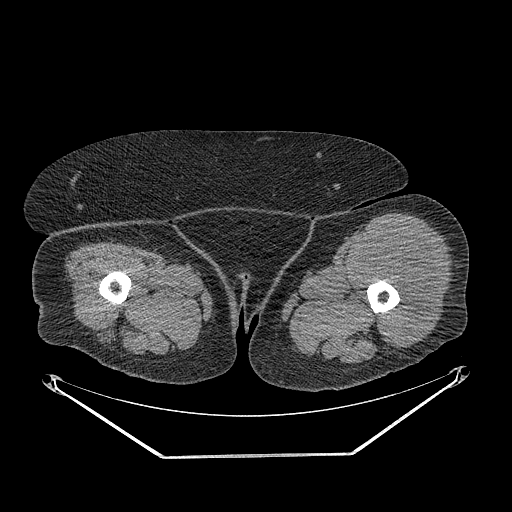
CT of an extremity soft-tissue mass (from a PET/CT study), one axial slice; soft-tissue window (W 400 / L 40 HU); 3.75 mm slice thickness; 512 × 512 image matrix, field of view 500 × 500 mm. Female patient. Case-level facts recorded for this patient, not image findings: histological type: undifferentiated – high grade; grade: high; site of the primary tumour: left thigh.
Outlined on this slice (expert contour drawn on MRI and transferred to this co-registered scan by the dataset authors):
- gross tumour volume including surrounding oedema: bounding box (x1, y1, x2, y2) in pixels: (354, 233, 437, 350)
- gross tumour volume (mass): (356, 242, 435, 348)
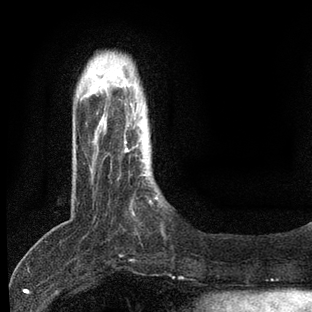
Breast MRI, one axial slice. Slice 14 of 80 in the series (ordered by position). Cropped to one breast. Dynamic contrast-enhanced series, time point 2 of 7 at this slice position (early post-contrast). 3 T. TE 2.2 ms, TR 5.4 ms. 2 mm slice thickness. 312 × 312 image matrix, field of view 183 × 183 mm. Female patient.
Structures marked on this image (semi-automatic segmentation, software-assisted and operator-edited):
- enhancing-tissue mask used for the functional tumour volume (all voxels passing the contrast-enhancement thresholds inside the analysis volume; usually the tumour): bounding box <119,140,158,216> (left, top, right, bottom; pixels)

WORK INSTRUCTION: Lines above with the string "gross" need to be found and copied.

ANSWER BOX:
- gross tumour volume including surrounding oedema: bounding box (x1, y1, x2, y2) in pixels: (354, 233, 437, 350)
- gross tumour volume (mass): (356, 242, 435, 348)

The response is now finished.